Le guerre tribali hanno causato, in rapporto alla popolazione mondiale del tempo, quasi il decuplo dei morti delle guerre e dei genocidi del Novecento. Il tasso di omicidi nell'Europa medievale era oltre trenta volte quello attuale. Schiavitù, torture, pene atroci ed esecuzioni capitali per futili motivi sono state per millenni ordinaria amministrazione, salvo poi essere bandite, nel volgere di un paio di secoli, dagli ordinamenti giuridici e dalla coscienza collettiva di tutte le nazioni democratiche. Oggi, invece, i conflitti fra paesi sviluppati sono scomparsi, e anche il tributo di sangue di quelli nel Terzo mondo è infinitamente minore rispetto a soli pochi decenni fa. Inoltre, delitti, crimini d'odio, linciaggi, pogrom, stupri, abusi sui minori, crudeltà verso gli animali sono tutti significativamente diminuiti dopo l'emanazione delle prime carte dei diritti dell'età moderna.

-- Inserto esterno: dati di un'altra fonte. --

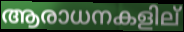
ആരാധനകളില്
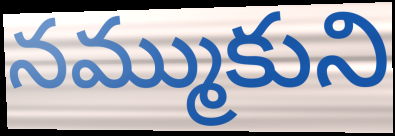
నమ్ముకుని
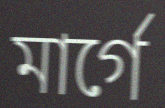
মার্গে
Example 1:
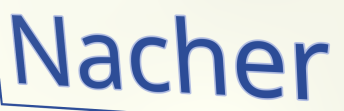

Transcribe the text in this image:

Nacher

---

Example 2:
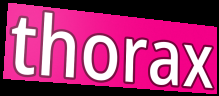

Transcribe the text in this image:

thorax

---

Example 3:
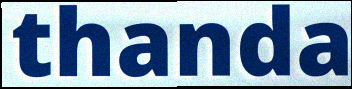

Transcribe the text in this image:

thanda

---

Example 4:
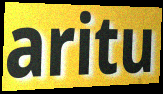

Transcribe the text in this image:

aritu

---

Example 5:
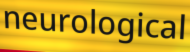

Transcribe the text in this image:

neurological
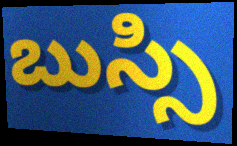
బుస్సి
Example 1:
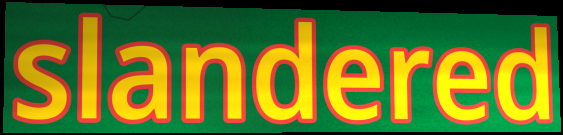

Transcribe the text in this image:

slandered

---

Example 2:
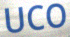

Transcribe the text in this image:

UCO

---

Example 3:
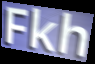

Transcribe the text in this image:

Fkh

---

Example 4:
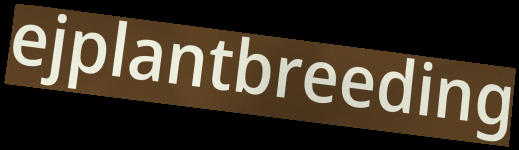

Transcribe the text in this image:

ejplantbreeding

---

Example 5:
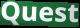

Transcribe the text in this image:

Quest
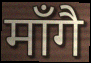
माँगै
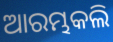
ଆରମ୍ଭକଲି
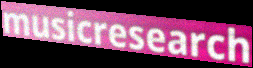
musicresearch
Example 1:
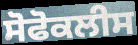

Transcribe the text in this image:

ਸੋਫੋਕਲੀਸ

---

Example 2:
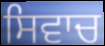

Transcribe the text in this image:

Ma che cosa ha determinato questo declino della violenza, se nel frattempo la mente e il cuore dell'uomo sono rimasti più o meno gli stessi? Secondo Pinker, tale processo di portata epocale è dovuto al trionfo dei "migliori angeli" della nostra natura (empatia, autocontrollo, moralità e ragione) sui nostri "demoni interiori" (predazione, dominanza, vendetta, sadismo e ideologia), un trionfo reso possibile dalle istanze civilizzatrici su cui l'Occidente ha fondato la propria identità: monopolio statale dell'impiego legittimo della forza, alfabetizzazione, cosmopolitismo, libertà di commercio, "femminizzazione" della società, e un uso sempre più ampio della razionalità nell'agire economico e nel dibattito pubblico.
Così, prendere atto della graduale riduzione di tutte le forme di violenza nel corso della storia non solo rende ai nostri occhi il passato meno innocente e il presente meno sinistro, ma ci costringe a ripensare radicalmente le nostre più profonde convinzioni sul progresso, la modernità e la natura umana.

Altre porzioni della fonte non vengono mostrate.